Disaat tuhan-tuhan kecil
mulai berkeliaran, dikancah perekonomian yang kian merajai atas kuasamu,
dipasaran dan geliat dunia bebas hiburan, hamba-hamba yang telah diperbudak
oleh dominasi kekuasaan atas pengaruh media cetak dan elektronik, seolah
kelincahan (t)uhan dalam berakting menjadi tokoh idola bagi setiap
hamba-hambanya. Namun sedikit yang melihat akibat dari penghambaannya itu.
Jikalau berandai masih diperlukan, akankah Tuhan-Tuhan yang telah
beredar bak jamur itu bersatu memenuhi panggilan
hamba-hambanya yang selalu setia menyebut namanya? tentu ini merupakan sebuah
harapan atau mungkin hanya sebuah cercaan segelintir orang, namun yang pasti
kehadirannya tidak bisa terelakan bagaikan sebuah simbol keseimbangan alam dengan
keberadaannya atau keberagaman itu semua hakikatnya cuma ada satu, apa yang
disimbolkan oleh para pencarimu (masyarakat) selama ini yang merujuk pada satu
nama, istilah lainnya meski beragam bendera yang berkibar di udara hakikatnya
hanya satu tujuan yang esa, namun pertanyaannya, keesaannya itu berlandaskan
atas dasar apa, bukankah dengan beragam itu sendiri karena setiap hambanya
memiliki standar (citra) masing-masing tentang tuhannya?.

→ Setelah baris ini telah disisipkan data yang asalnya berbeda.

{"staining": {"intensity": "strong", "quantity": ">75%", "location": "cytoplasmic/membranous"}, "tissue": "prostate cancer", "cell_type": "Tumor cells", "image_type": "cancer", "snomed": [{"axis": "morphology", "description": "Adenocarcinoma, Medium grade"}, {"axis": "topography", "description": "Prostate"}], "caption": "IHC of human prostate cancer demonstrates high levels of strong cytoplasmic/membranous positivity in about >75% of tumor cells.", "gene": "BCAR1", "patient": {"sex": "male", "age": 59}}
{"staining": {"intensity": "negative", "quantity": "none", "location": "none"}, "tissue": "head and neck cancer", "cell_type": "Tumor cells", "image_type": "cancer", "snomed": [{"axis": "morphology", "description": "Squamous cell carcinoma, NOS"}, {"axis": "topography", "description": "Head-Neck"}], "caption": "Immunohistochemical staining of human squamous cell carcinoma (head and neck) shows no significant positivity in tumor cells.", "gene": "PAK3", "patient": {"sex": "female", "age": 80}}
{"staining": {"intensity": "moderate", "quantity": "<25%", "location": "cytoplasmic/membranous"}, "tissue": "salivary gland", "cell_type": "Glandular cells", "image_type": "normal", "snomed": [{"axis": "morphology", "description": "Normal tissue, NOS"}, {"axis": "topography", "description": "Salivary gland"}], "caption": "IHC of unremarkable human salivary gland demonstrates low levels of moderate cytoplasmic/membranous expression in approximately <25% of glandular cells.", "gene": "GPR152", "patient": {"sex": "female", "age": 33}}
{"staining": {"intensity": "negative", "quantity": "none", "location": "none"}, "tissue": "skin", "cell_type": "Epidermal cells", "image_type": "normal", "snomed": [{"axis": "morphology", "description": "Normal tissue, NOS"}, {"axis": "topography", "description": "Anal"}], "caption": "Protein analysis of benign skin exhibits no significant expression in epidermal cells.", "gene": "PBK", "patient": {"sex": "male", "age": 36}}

(t)uhan-(t)uhan kecil yang
menduduki kursinya menikmati jamuan istimewa yang telah tersaji di hidanganya
selalu bermuka manis dihadapan para hambanya, namun diluaran sana kasat mata gejolak
tingkahnya, begitu buas menerkam setiap hal yang menghalangi jalannya, keserakahanpun
menimpanya. Pantaslah jika dapat dikata ‘tuhan telah mati’. Awal kematiannya
memang tidak seorangpun mengetahuinya, yang ada adalah bentuk nyata dari
kematiannya, segudang kucing hitam yang
tertindas atas kerakusan bejadnya moral (t)uhan, melalap semua ‘bangunan megah’
yang telah tertata dalam kitab suci 1945. Kebobrokan masih terus dilestarikan,
meski kata diatas kertas ‘mereka ingin
mengubah citra bangsa’, namun hasilnya tetap nihil tak ada perobahan berarti,
inilah kematian (t)uhan, kematian yang telah direncanakan oleh (t)uhan sebelum
kebangkitannya.
Manusia
adalah fotokopiannya Tuhan, segala yang bersifat positif ialah kagungan
Tuhan dengan istilah rohman dan rohimnya. Apa jadinya jikalau konsep
Tuhan itu telah musnah dari balutan zaman atas istilahnya telah usang, tentu
sangatlah pantas ungkapan ‘tuhan telah
mati’ yang sempet meruntuhkan kebudayaan Eropa beberapa abad silam,
ungkapan itu meruntuhkan emosi bangsa Eropa menjadi jembatan pembaharu atas
perkembangan akal dari bangsa Barat. Kematiannya menjadi tombak pengukur bahwa
etika masih bergerilya dalam benak manusia. Manusia sejatinya menjadi manusia,
yang bisa memberikan keluasan serta kenyamanan bagi sesamanya.